Sound Bank Diversity
Today we have a large number of sound banks at our disposal. They became an inevitable part of music production starting from famous redesigned synthesizers like Moog and Oberheim, all the way to complex live string and drum ensembles. Consequently, the dedication with which these sound libraries are made is just stunning and they sound genuinely realistic. In the next tutorial, I will speak about one of these banks which is based on a completely different idea regarding layering and blending of the number of sound sources.
Galaxy-X by Best Service
The Galaxy-X by Best Service is a stunning new instrument. At its core, it is a convolution synthesizer creating exceptional sounds by using extraordinary sound design, FX convolution. Fx convolution basically refers to a very special interaction between two sounds creating a stunning new one. This convolution process which develops one of the kind sounds is quite complicated but Galaxy-X makes it easy and intuitive to handle. That’s is because the Galaxy-X for the first time unites all the elements of the convolution in one integrated system within one virtual instrument. In this tutorial, we will look at the Galaxy-X interface and explain how it works. So without further delay let’s start!
As Galaxy-X requires a base sampler to work, I will load a fresh instance of the Engine 2 into a new MIDI channel within Soundbridge. Engine 2 is a sampler instrument much like Kontakt player by Native Instruments which you will need to install separately.
Upon opening of the Engine 2 interface, we can see the “add layer” icon on the top right part of the interface. By clicking on it we have loaded new, empty, layer. Within the layer, if we click on empty blue space next to the on/off sign, we are switched to the browser which is showing the list of the sound banks. In this case, I will choose a preset from Galaxy-X FX bank.
Once we are done with that, the user interface of Galaxy-X will appear under “Quick Edit” tab. Furthermore, the user interface is divided into 4 sections set around the centre.
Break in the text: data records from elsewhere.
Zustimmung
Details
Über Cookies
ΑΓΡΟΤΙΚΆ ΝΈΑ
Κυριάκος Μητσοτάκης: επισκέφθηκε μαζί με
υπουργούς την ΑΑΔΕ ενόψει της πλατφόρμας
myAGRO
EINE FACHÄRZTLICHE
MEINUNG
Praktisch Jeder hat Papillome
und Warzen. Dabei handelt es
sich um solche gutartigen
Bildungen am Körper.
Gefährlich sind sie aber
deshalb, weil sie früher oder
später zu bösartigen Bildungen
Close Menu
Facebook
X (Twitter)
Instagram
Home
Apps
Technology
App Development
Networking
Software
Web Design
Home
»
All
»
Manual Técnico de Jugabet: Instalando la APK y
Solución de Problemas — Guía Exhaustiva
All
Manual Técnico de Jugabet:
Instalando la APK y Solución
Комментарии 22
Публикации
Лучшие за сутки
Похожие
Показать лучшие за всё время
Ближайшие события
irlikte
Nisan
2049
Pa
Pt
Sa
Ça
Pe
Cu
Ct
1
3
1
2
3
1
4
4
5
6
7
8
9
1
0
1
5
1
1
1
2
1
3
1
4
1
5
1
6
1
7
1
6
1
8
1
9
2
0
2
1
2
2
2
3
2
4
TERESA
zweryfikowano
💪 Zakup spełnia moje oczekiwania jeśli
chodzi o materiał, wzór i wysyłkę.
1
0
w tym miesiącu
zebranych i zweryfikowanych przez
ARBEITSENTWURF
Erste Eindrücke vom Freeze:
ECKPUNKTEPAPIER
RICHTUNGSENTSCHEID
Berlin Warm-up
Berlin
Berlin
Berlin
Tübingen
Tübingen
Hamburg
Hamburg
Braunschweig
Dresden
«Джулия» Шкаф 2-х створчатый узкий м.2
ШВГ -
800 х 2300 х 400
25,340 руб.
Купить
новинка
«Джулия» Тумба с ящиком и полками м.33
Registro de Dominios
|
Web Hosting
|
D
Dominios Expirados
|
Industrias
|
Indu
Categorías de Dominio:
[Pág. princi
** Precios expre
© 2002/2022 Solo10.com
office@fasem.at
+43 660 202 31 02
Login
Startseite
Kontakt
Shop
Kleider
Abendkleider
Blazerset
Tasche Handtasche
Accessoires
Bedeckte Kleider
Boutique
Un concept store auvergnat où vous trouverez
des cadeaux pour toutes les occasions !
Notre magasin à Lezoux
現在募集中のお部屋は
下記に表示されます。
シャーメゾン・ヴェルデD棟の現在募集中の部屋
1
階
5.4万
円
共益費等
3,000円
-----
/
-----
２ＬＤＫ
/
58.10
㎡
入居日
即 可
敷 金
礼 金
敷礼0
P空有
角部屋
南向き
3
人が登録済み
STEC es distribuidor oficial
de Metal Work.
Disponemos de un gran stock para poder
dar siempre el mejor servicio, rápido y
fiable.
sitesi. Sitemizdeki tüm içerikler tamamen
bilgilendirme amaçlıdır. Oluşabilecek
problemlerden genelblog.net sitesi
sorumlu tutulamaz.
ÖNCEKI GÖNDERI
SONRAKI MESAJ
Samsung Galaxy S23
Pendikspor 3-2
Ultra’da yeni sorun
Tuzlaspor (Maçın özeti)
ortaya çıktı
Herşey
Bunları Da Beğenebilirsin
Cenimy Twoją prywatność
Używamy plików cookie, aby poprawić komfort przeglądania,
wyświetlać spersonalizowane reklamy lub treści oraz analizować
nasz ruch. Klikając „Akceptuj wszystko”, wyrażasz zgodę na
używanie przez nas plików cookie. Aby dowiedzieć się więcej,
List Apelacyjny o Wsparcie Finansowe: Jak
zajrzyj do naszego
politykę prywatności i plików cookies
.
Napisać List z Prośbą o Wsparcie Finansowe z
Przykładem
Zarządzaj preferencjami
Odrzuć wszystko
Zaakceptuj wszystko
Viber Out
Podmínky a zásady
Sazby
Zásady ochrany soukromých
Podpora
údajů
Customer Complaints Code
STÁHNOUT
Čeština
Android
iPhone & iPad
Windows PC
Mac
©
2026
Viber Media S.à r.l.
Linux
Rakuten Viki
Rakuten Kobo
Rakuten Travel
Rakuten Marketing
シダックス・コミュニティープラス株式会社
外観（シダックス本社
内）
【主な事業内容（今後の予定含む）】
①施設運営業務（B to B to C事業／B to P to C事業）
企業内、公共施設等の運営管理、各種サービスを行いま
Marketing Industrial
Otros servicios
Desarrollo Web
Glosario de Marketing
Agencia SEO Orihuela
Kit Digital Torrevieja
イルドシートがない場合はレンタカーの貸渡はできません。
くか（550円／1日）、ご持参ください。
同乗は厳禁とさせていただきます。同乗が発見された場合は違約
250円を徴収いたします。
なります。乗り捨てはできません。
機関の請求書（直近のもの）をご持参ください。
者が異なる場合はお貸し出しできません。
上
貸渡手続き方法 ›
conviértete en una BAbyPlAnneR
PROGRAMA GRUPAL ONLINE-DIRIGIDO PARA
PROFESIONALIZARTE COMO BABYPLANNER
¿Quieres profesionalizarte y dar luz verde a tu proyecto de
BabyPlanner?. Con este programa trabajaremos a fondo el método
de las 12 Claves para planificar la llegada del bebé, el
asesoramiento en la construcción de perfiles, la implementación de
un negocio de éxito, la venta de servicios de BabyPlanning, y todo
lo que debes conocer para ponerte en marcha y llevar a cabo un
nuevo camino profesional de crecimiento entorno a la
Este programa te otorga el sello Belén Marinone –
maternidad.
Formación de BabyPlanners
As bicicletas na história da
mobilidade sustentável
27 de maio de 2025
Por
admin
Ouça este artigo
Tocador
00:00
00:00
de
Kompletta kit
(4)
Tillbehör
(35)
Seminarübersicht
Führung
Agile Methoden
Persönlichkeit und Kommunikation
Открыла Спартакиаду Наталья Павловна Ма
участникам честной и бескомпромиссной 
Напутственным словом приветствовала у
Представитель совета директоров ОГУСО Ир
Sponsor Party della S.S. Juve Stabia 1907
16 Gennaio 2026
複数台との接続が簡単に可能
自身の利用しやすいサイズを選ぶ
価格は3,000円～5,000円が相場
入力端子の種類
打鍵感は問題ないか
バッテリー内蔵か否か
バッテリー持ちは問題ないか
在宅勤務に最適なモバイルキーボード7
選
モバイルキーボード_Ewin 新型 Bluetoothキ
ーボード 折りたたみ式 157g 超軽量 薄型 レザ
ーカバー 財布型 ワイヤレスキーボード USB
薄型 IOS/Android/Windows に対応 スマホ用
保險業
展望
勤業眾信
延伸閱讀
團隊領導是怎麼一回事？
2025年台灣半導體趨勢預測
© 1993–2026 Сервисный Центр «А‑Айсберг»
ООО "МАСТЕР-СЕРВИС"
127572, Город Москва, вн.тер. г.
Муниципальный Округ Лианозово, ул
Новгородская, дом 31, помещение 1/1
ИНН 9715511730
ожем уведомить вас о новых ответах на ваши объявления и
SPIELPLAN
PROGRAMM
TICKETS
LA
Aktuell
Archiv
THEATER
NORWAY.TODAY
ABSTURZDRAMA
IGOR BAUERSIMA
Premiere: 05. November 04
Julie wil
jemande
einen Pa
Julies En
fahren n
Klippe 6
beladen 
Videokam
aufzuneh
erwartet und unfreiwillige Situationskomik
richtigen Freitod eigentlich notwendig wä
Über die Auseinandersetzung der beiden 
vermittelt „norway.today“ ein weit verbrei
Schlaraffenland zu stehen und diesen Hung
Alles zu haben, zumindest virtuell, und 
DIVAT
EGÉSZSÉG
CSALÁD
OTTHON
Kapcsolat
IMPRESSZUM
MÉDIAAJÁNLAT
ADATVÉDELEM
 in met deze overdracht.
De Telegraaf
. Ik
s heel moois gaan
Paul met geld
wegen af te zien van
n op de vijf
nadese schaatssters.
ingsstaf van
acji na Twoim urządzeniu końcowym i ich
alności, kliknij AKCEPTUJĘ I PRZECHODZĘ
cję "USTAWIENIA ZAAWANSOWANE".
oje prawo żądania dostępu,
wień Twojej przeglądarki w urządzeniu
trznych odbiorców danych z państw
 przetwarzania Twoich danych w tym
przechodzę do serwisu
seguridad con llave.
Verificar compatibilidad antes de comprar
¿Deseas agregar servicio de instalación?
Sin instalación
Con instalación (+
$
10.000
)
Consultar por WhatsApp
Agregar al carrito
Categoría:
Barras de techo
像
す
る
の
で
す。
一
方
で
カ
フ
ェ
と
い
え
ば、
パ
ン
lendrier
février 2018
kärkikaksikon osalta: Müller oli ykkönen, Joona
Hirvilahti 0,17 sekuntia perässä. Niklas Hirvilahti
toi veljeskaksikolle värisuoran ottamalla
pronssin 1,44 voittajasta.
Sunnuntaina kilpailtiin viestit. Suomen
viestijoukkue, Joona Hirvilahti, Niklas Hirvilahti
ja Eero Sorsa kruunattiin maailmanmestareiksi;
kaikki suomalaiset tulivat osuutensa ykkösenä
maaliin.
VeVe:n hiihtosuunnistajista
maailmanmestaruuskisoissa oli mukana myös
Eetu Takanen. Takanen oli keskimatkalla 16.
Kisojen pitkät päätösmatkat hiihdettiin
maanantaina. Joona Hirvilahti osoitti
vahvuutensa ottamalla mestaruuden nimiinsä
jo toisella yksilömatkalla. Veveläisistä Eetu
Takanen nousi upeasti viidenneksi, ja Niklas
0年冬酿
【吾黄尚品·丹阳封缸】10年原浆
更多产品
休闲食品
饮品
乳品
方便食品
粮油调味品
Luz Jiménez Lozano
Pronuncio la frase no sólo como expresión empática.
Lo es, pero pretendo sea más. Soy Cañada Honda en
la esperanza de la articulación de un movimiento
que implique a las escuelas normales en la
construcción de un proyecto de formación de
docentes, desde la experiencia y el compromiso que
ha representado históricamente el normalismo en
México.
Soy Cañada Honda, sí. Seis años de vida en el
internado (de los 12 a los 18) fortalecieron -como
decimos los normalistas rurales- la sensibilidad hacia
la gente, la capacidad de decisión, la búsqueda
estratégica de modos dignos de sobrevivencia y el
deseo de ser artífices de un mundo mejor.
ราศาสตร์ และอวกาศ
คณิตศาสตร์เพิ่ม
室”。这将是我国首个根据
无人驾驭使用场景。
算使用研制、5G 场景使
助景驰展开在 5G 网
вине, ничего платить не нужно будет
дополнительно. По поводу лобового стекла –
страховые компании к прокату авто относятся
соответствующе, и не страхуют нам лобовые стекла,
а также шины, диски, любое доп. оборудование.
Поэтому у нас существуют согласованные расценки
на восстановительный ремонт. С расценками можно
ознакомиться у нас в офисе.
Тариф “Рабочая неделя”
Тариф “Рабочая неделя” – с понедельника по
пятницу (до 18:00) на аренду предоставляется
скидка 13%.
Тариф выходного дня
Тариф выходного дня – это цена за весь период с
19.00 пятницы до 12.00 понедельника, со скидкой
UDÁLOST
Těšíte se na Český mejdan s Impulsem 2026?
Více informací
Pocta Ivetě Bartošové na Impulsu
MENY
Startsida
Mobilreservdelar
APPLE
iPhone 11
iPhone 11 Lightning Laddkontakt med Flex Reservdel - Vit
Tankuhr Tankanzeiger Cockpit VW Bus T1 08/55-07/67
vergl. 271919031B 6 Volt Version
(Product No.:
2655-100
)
Their chronological order also describes the sounds way thru modules. It begins with the sources, followed by the pre-X engine, the X engine itself and finally the post X engine.
It all starts with the top triangle, which is a source module containing thousands of basic sample sets. So, depending on the layer category, these three layers can be a mix of effects, loops or tonal instruments. Keep in mind that convolution means a combination of the two sounds creating a third one. In addition to this, the next in line is the pre X engine which contains effects like dirt, bit crusher, and ruin. You can use them to make the sound distorted. Below that you can choose different arpeggios and groves and there is a repeat effect which is basically a well-designed delay effect.
After that, the already processed sound meets its counterpart in the convolution module of X, the X engine. Usually, the convolution sound files are called “impulse responses” referring to the way they are created. But as these convolution files in X are much more diverse, the creators choose to call them “ The X files “. You can find around 8000 of them in the drop-down menu just above the knobs. Now let’s hear how the Galaxy X sounds with different combinations of the “ X files “.
~Galaxy X – module 1
This was just the basic sound coming from module 1, which is made from 3 different sounds generating a drum loop. Now let’s move to the second module where I will engage some distortion and delay to spice the sound up.
~Galaxy X – module 1 and 2
Next, let’s engage the heart of the Galaxy-X, the X file and hear how it nicely blended some airy chord sound onto the drum loop.
~Galaxy X – module 1,2 and 3
In the end, we can engage the last module named Post X. This module features a couple of effects designed to finalize the sound. Rotate, for stereo effects, EQ and filter, space (which is a convolution reverb) and finally controls for dynamic range and output level.